Schrijf de gegevens letterlijk over, van het begin tot en met de regel waarin "26: (453, 514)" staat. Laat de afbeeldingen alsjeblieft weg uit je antwoord.

┌─ Beschikbare gegevens

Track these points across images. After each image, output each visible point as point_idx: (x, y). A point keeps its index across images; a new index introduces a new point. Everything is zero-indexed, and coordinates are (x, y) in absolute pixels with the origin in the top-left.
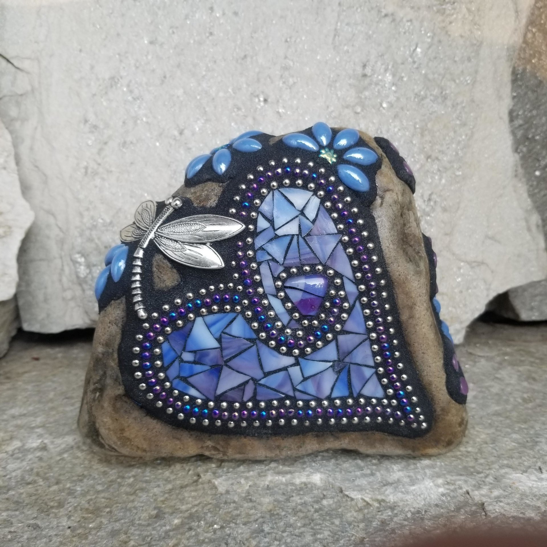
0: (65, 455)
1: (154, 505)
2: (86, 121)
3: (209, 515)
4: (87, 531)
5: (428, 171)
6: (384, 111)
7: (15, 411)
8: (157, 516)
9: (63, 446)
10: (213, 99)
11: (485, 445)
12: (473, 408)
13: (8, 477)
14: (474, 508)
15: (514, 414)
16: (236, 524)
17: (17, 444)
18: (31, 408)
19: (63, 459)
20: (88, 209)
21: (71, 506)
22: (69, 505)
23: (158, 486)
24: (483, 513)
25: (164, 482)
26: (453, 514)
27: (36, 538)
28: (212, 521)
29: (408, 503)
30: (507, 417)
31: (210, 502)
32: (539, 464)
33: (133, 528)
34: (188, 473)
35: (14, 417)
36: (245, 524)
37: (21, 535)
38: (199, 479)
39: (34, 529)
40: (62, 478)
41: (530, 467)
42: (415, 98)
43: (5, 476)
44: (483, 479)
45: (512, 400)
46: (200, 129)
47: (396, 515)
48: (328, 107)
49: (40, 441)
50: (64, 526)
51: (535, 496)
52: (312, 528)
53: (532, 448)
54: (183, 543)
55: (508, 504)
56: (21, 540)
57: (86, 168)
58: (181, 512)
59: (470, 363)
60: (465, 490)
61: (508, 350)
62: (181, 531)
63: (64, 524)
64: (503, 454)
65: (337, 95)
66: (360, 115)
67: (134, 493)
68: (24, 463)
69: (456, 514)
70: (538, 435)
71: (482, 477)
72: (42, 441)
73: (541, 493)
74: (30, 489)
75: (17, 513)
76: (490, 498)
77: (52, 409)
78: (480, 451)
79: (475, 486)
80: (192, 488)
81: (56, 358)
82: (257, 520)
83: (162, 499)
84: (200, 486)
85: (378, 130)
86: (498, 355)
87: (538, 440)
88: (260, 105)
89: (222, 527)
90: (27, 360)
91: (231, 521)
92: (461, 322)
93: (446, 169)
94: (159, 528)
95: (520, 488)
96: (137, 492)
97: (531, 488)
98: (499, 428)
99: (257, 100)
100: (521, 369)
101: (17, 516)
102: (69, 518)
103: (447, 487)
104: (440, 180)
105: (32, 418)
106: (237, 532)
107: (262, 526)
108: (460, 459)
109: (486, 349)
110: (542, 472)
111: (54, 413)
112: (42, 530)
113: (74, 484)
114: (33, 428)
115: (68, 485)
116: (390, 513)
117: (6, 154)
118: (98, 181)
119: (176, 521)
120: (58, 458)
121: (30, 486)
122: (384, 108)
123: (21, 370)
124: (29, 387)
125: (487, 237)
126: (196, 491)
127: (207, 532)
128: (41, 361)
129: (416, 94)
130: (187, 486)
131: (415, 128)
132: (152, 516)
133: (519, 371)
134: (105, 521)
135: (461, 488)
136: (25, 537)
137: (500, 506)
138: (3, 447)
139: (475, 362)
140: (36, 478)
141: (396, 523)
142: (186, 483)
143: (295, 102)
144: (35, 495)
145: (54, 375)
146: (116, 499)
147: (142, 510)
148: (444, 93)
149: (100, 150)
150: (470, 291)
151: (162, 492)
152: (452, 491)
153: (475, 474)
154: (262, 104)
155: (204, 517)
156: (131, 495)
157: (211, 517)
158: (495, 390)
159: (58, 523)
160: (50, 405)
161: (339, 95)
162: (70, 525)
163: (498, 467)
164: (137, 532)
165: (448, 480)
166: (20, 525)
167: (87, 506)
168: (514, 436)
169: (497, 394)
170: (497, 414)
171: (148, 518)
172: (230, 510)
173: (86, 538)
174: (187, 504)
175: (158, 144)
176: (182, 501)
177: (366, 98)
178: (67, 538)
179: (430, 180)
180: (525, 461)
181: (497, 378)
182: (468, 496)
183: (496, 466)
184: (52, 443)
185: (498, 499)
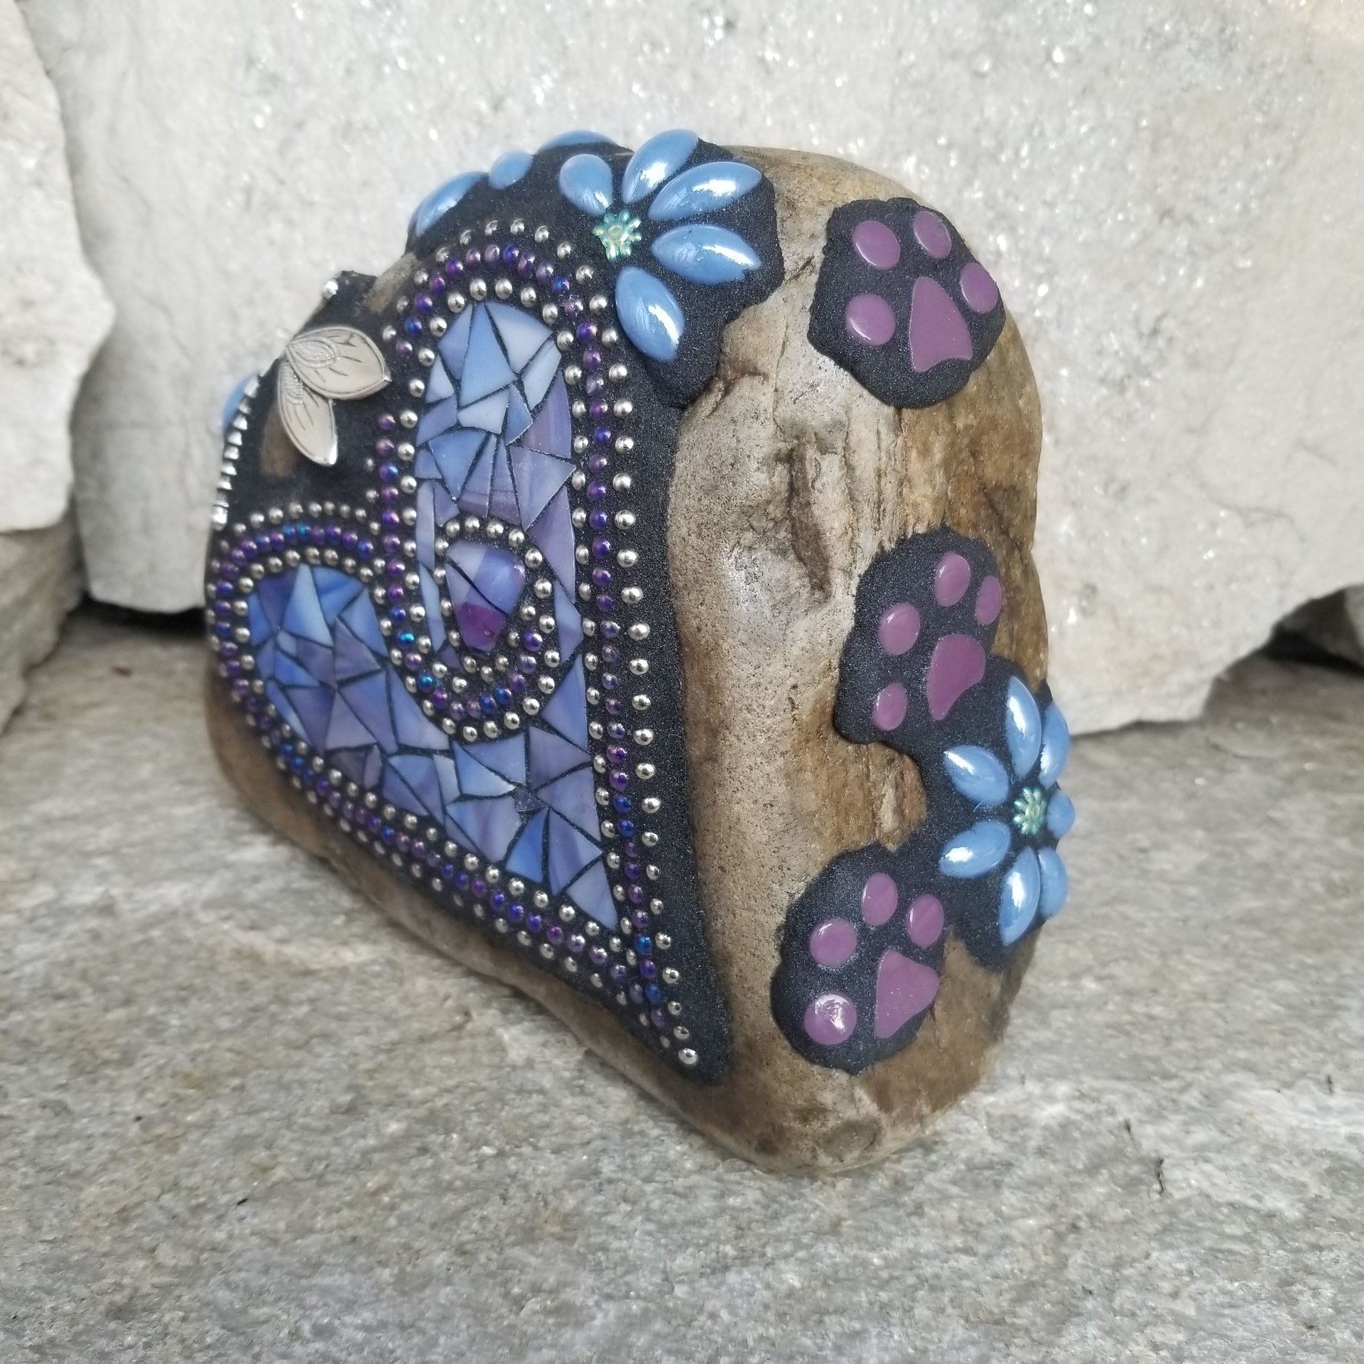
0: (156, 933)
1: (346, 1081)
2: (251, 62)
3: (475, 1119)
4: (179, 1131)
5: (1160, 252)
6: (1054, 74)
7: (53, 807)
8: (350, 1110)
9: (154, 908)
10: (588, 14)
11: (1198, 1004)
12: (1192, 899)
13: (14, 975)
14: (1135, 1169)
15: (1296, 924)
16: (536, 1148)
17: (44, 892)
18: (91, 802)
19: (148, 942)
20: (250, 302)
21: (149, 1065)
22: (147, 1060)
23: (366, 1032)
24: (1157, 1187)
25: (382, 1023)
26: (1078, 1179)
27: (56, 1137)
28: (481, 1135)
29: (971, 1138)
30: (1275, 932)
31: (485, 1084)
32: (1329, 1069)
33: (289, 1135)
34: (442, 1005)
35: (48, 821)
36: (556, 1151)
37: (24, 1126)
38: (467, 1021)
39: (57, 1114)
40: (140, 989)
41: (1302, 1074)
42: (1145, 40)
43: (6, 972)
44: (1174, 1095)
45: (1297, 883)
46: (546, 98)
47: (933, 1167)
48: (900, 53)
49: (99, 890)
50: (126, 1114)
51: (1300, 1153)
52: (719, 1179)
53: (1319, 1024)
54: (400, 1184)
55: (1225, 1169)
56: (22, 1139)
57: (248, 191)
58: (409, 1104)
59: (1210, 772)
60: (1121, 1119)
61: (1319, 745)
62: (401, 1153)
63: (128, 1108)
64: (1240, 1033)
65: (928, 19)
66: (988, 81)
67: (304, 1046)
68: (57, 944)
69: (1087, 1180)
70: (1343, 988)
71: (1171, 1090)
72: (106, 891)
73: (1318, 1147)
74: (60, 1010)
75: (22, 1070)
76: (1181, 1147)
77: (143, 808)
78: (1184, 1020)
79: (1148, 1111)
80: (447, 1045)
81: (169, 674)
82: (588, 1143)
83: (368, 1065)
84: (466, 1042)
85: (1032, 126)
86: (1288, 758)
87: (1341, 1001)
88: (713, 37)
89: (501, 1154)
90: (101, 671)
91: (526, 1140)
92: (1201, 667)
93: (1210, 249)
94: (348, 1141)
95: (1266, 1128)
96: (315, 1041)
97: (1293, 1131)
98: (1245, 961)
99: (705, 23)
100: (1341, 800)
101: (20, 1078)
102: (142, 1093)
103: (1077, 1105)
104: (1191, 278)
105: (88, 829)
106: (534, 1170)
107: (598, 1160)
108: (1127, 1034)
109: (1260, 737)
110: (1331, 1091)
111: (141, 818)
112: (74, 1120)
113: (163, 1009)
114: (88, 855)
115: (152, 1010)
116: (918, 1161)
117: (41, 145)
118: (277, 228)
119: (394, 1127)
120: (138, 937)
121: (61, 1004)
122: (1055, 65)
123: (81, 699)
124: (95, 745)
125: (1301, 444)
126: (453, 1052)
127: (461, 1163)
128: (135, 678)
129: (1150, 30)
130: (435, 1037)
131: (1137, 128)
132: (339, 1107)
133: (1334, 806)
134: (224, 1110)
135: (1112, 1112)
136: (32, 1133)
137: (1203, 1172)
138: (12, 898)
139: (1223, 770)
140: (79, 985)
141: (931, 1188)
142: (434, 1029)
143: (810, 34)
144: (71, 1027)
145: (159, 719)
146: (260, 1055)
147: (318, 1090)
148: (1228, 32)
149: (285, 146)
150: (1234, 587)
151: (372, 1047)
152: (1089, 1117)
153: (1156, 1078)
154: (719, 34)
155: (463, 1122)
156: (298, 1048)
157: (478, 1124)
158: (1258, 853)
159: (113, 1105)
160: (139, 797)
161: (935, 21)
162: (142, 1113)
163: (1219, 1066)
164: (296, 1147)
165: (1085, 1088)
166: (24, 1101)
167: (187, 1067)
168: (1282, 986)
169: (1264, 866)
170: (1250, 920)
171: (327, 1110)
172: (528, 1110)
173: (174, 1150)
174: (427, 1084)
175: (433, 134)
176: (417, 1075)
177: (1007, 33)
178: (129, 1145)
179: (1163, 279)
180: (1293, 1056)
181: (1271, 821)
182: (1126, 1135)
183: (1215, 1064)
184: (129, 896)
185: (1201, 1154)
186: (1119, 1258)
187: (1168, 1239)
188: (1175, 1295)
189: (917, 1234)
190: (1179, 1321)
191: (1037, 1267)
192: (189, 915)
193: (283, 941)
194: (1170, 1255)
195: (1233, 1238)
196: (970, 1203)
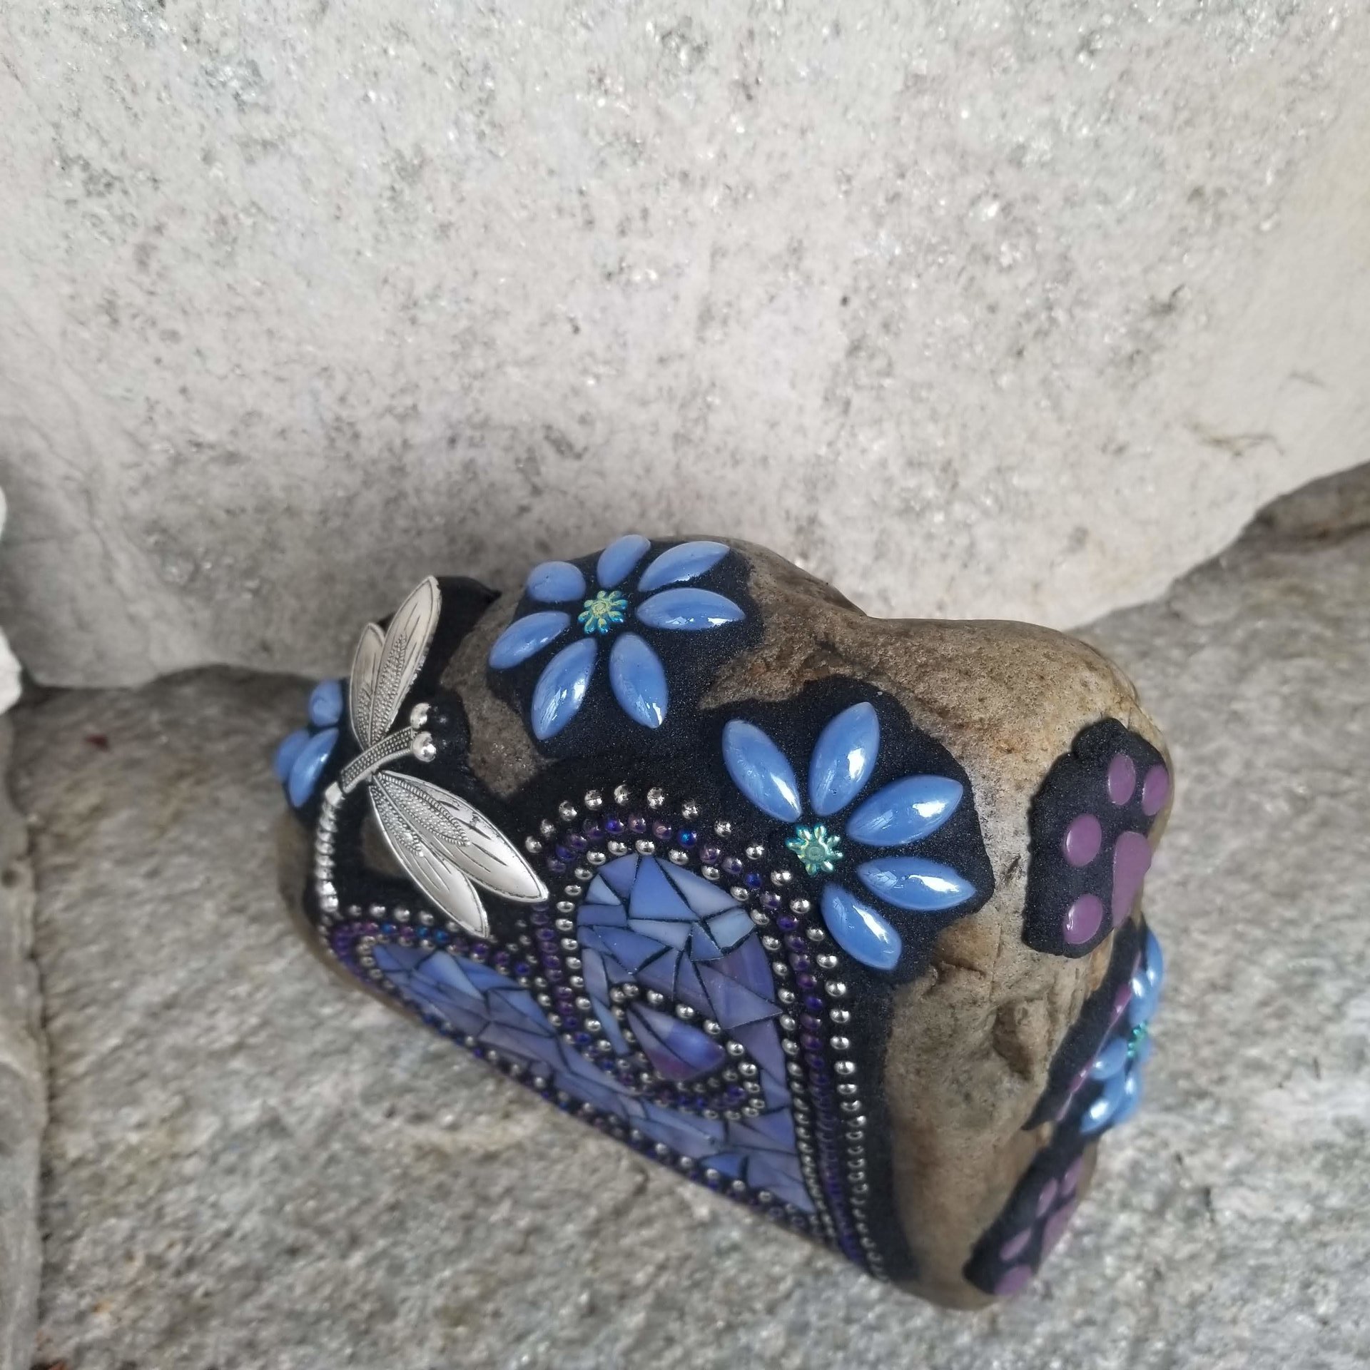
0: (336, 1146)
1: (577, 1278)
8: (593, 1310)
9: (318, 1113)
11: (1209, 998)
14: (1191, 1202)
16: (753, 1312)
17: (208, 1122)
18: (181, 974)
19: (334, 1159)
21: (411, 1310)
22: (406, 1306)
23: (570, 1217)
24: (1208, 1215)
25: (578, 1202)
26: (1152, 1223)
28: (707, 1310)
31: (688, 1251)
32: (1315, 1050)
34: (618, 1167)
36: (770, 1310)
38: (646, 1181)
40: (357, 1222)
41: (1296, 1062)
43: (230, 1234)
44: (1210, 1117)
49: (257, 1103)
51: (1302, 1151)
53: (1303, 996)
58: (639, 1291)
60: (1173, 1150)
62: (653, 1347)
64: (1245, 1024)
67: (526, 1248)
68: (255, 1186)
69: (1158, 1223)
70: (1316, 945)
71: (1207, 1111)
72: (264, 1103)
73: (1314, 1139)
76: (1222, 1173)
77: (235, 971)
79: (1193, 1139)
80: (639, 1214)
82: (790, 1294)
83: (587, 1256)
84: (654, 1206)
86: (1240, 618)
87: (1318, 964)
89: (730, 1326)
90: (76, 750)
91: (743, 1305)
94: (608, 1347)
95: (1278, 1133)
96: (531, 1239)
97: (1295, 1128)
98: (1238, 927)
100: (1290, 670)
102: (421, 1344)
103: (1140, 1143)
105: (202, 1019)
110: (1318, 1076)
111: (245, 987)
113: (390, 1240)
115: (380, 1244)
119: (636, 1320)
120: (323, 1156)
121: (300, 1261)
123: (82, 803)
124: (138, 882)
125: (1294, 375)
126: (648, 1222)
127: (703, 1345)
128: (119, 752)
130: (626, 1206)
132: (583, 1309)
133: (1286, 681)
134: (496, 1342)
135: (1165, 1144)
137: (1241, 1197)
139: (1188, 649)
140: (302, 1233)
142: (622, 1197)
145: (179, 820)
146: (495, 1269)
151: (582, 1233)
152: (1150, 1155)
153: (1193, 1100)
156: (521, 1251)
160: (224, 955)
163: (1237, 1072)
165: (1143, 1125)
167: (441, 1301)
169: (1237, 784)
171: (576, 1316)
174: (643, 1264)
176: (631, 1257)
180: (1289, 1043)
181: (1236, 717)
182: (1178, 1167)
183: (1232, 1070)
184: (288, 1102)
185: (1237, 1178)
186: (1192, 1294)
187: (1222, 1267)
188: (1234, 1321)
189: (1052, 1317)
190: (1241, 1346)
191: (1139, 1321)
192: (355, 1115)
193: (454, 1127)
194: (1226, 1283)
195: (1265, 1252)
196: (1082, 1273)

└─

#### Uitgewerkte opgave:
Track these points across images. After each image, output each visible point as point_idx: (x, y). A point keeps its index across images; a new index introduces a new point. Everything is zero-indexed, and coordinates are (x, y) in absolute pixels with the origin in the top-left.
0: (65, 455)
1: (154, 505)
2: (86, 121)
3: (209, 515)
4: (87, 531)
5: (428, 171)
6: (384, 111)
7: (15, 411)
8: (157, 516)
9: (63, 446)
10: (213, 99)
11: (485, 445)
12: (473, 408)
13: (8, 477)
14: (474, 508)
15: (514, 414)
16: (236, 524)
17: (17, 444)
18: (31, 408)
19: (63, 459)
20: (88, 209)
21: (71, 506)
22: (69, 505)
23: (158, 486)
24: (483, 513)
25: (164, 482)
26: (453, 514)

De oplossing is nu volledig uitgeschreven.